Treasury EV tax credit guidelines: What’s clarified, what’s missing

Even so, how Treasury decides to define and enforce the law’s foreign entity of concern provision “will make or break the national security benefits,” said Robbie Diamond, CEO of SAFE, a Washington-based energy security organization.

How strictly Treasury decides to implement the provision also could be a “red light” to broader vehicle eligibility, said Boylan, noting that the department might choose to lean on a proposed definition in the CHIPS and Science Act.

Under that definition, a foreign entity of concern could include any person or company “who directly or indirectly through any contract, arrangement, understanding, relationship or otherwise, owns 25 percent or more of the equity interests” of a partnership, corporation or foreign political party, among other examples.

“How much exposure is concerning to Treasury?” Boylan asked.

While that’s still being determined, some analysts are predicting more EV sales leading up to the stringent sourcing rules taking effect.

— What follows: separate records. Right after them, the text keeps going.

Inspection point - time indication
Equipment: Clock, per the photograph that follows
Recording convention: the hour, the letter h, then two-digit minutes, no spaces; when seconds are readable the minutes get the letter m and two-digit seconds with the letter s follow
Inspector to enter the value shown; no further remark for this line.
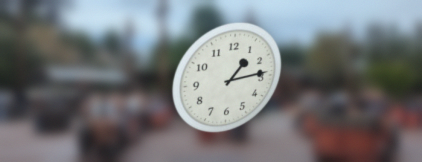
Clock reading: 1h14
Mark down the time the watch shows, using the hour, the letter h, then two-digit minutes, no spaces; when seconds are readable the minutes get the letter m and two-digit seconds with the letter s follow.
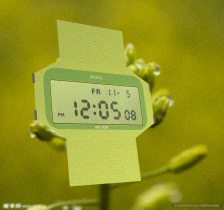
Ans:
12h05m08s
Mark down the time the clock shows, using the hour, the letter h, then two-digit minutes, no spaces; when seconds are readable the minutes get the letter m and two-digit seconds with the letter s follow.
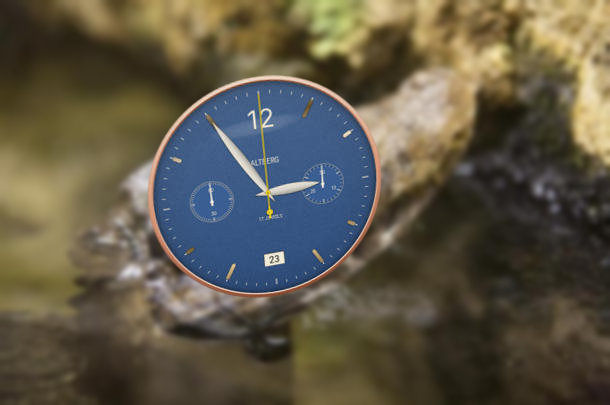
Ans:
2h55
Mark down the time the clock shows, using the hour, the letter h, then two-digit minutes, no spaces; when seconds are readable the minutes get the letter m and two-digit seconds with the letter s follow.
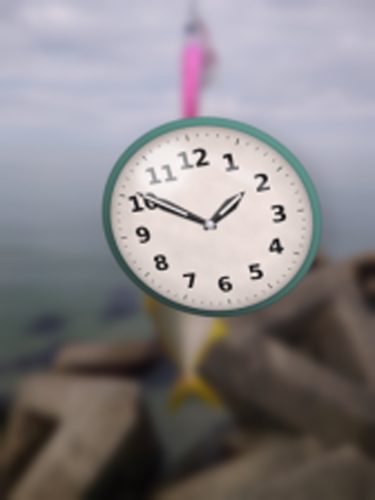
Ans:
1h51
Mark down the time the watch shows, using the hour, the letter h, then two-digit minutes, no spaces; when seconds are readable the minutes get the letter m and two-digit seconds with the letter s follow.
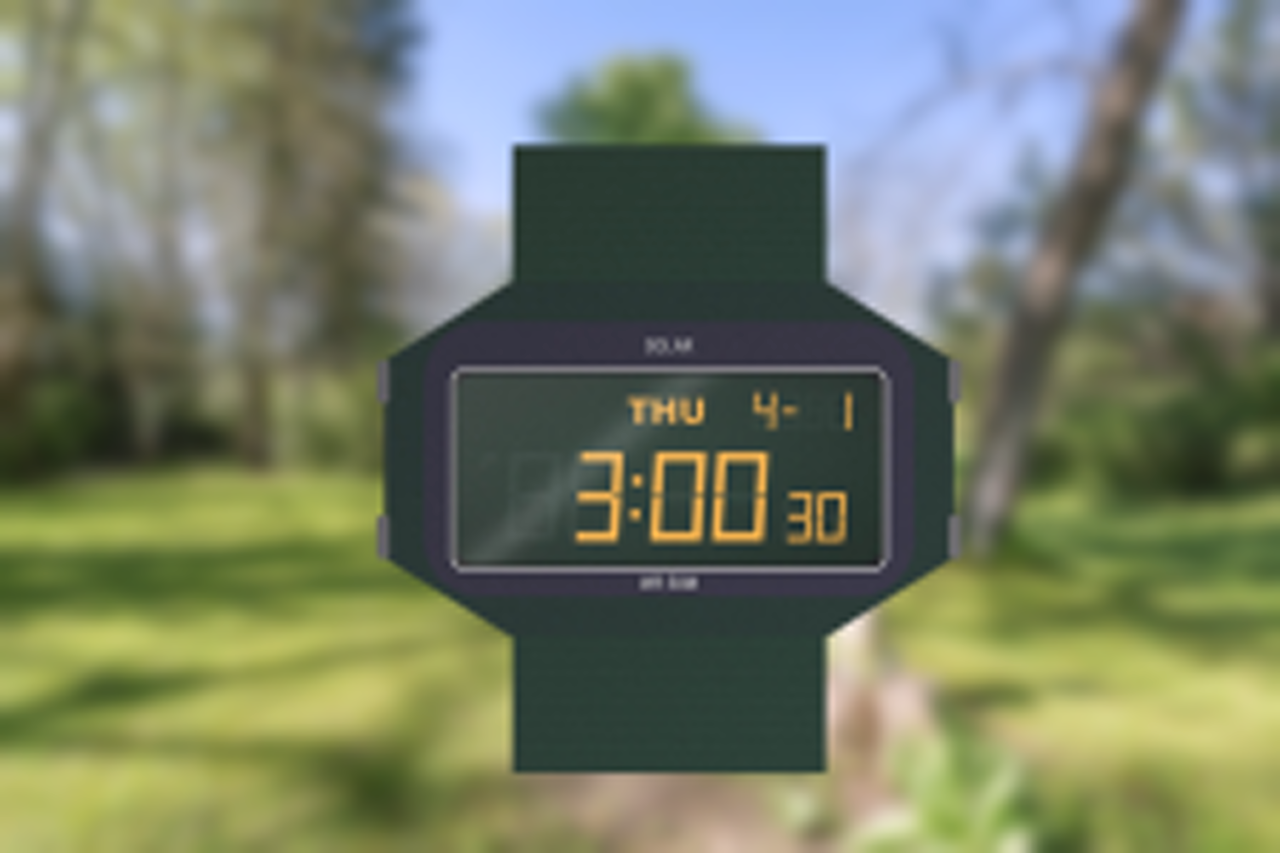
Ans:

“Very short term, I think that we’ll see a little bit of a rush ahead of April 18,” said Ben Kallo, senior research analyst at Baird. “Longer term, this is going to be a boost to the overall industry.”

Others, including Alvarez & Marsal’s Brian Irwin, aren’t as optimistic.

“The number of vehicles qualifying will drop on the 18th from where we are today,” said Irwin, who leads the consulting firm’s automotive sector team.

“The more pragmatic question,” he said, “is how is that helpful to drive EV adoption?”